» Task details:
Skip the images. Copy the records exactly as written.
****************************************
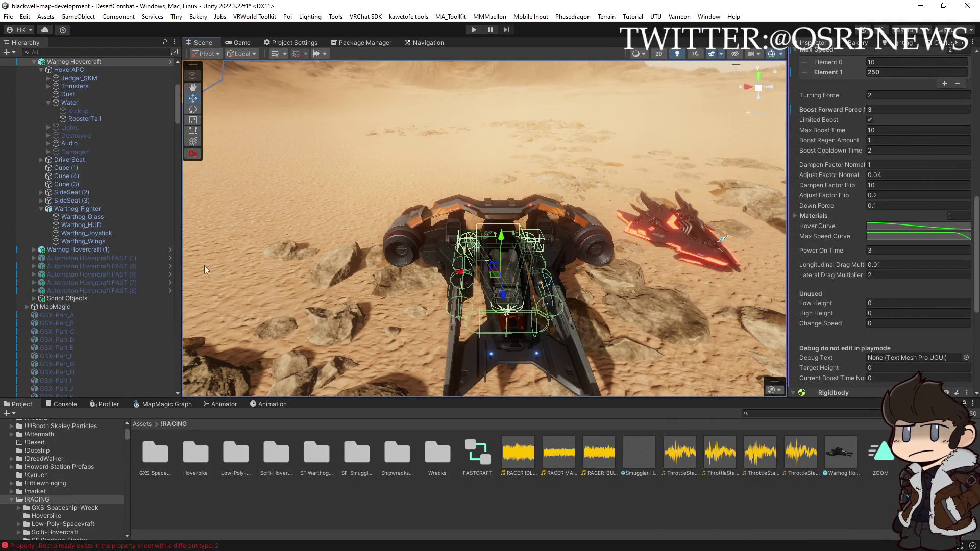
{"action": "scroll", "coordinate": [124, 228], "scroll_direction": "up", "scroll_amount": 5}
{"action": "left_click", "coordinate": [33, 184]}
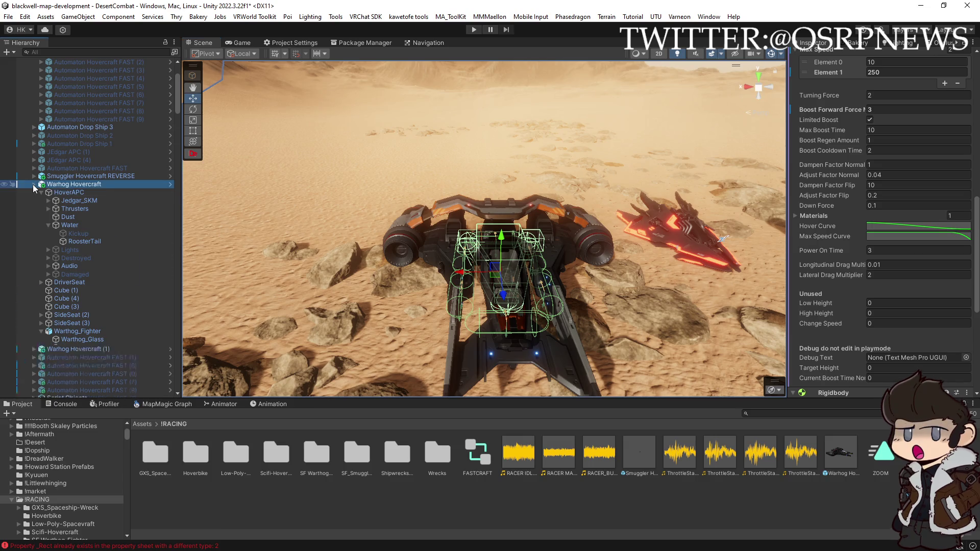
- Select the Smuggler and both Warhog hovercraft together in the Hierarchy
{"action": "left_click", "coordinate": [66, 175], "text": "ctrl"}
{"action": "left_click", "coordinate": [70, 192], "text": "ctrl"}
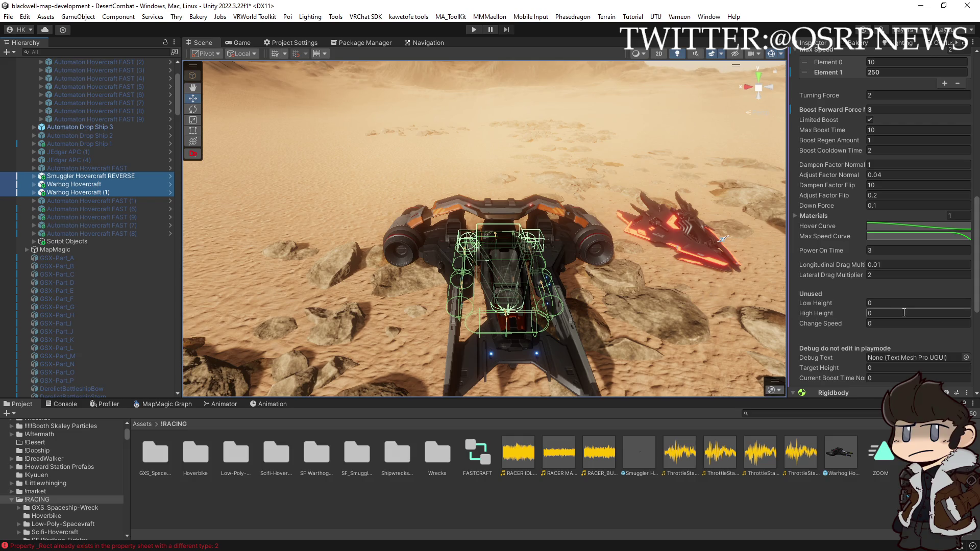
{"action": "mouse_move", "coordinate": [677, 298]}
{"action": "left_mouse_down"}
{"action": "mouse_move", "coordinate": [773, 295]}
{"action": "mouse_move", "coordinate": [717, 288]}
{"action": "left_mouse_up"}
****************************************
» Completed task:
{"action": "scroll", "coordinate": [124, 228], "scroll_direction": "up", "scroll_amount": 5}
{"action": "left_click", "coordinate": [33, 184]}
- Select the Smuggler and both Warhog hovercraft together in the Hierarchy
{"action": "left_click", "coordinate": [66, 175], "text": "ctrl"}
{"action": "left_click", "coordinate": [70, 192], "text": "ctrl"}
{"action": "mouse_move", "coordinate": [677, 298]}
{"action": "left_mouse_down"}
{"action": "mouse_move", "coordinate": [773, 295]}
{"action": "mouse_move", "coordinate": [717, 288]}
{"action": "left_mouse_up"}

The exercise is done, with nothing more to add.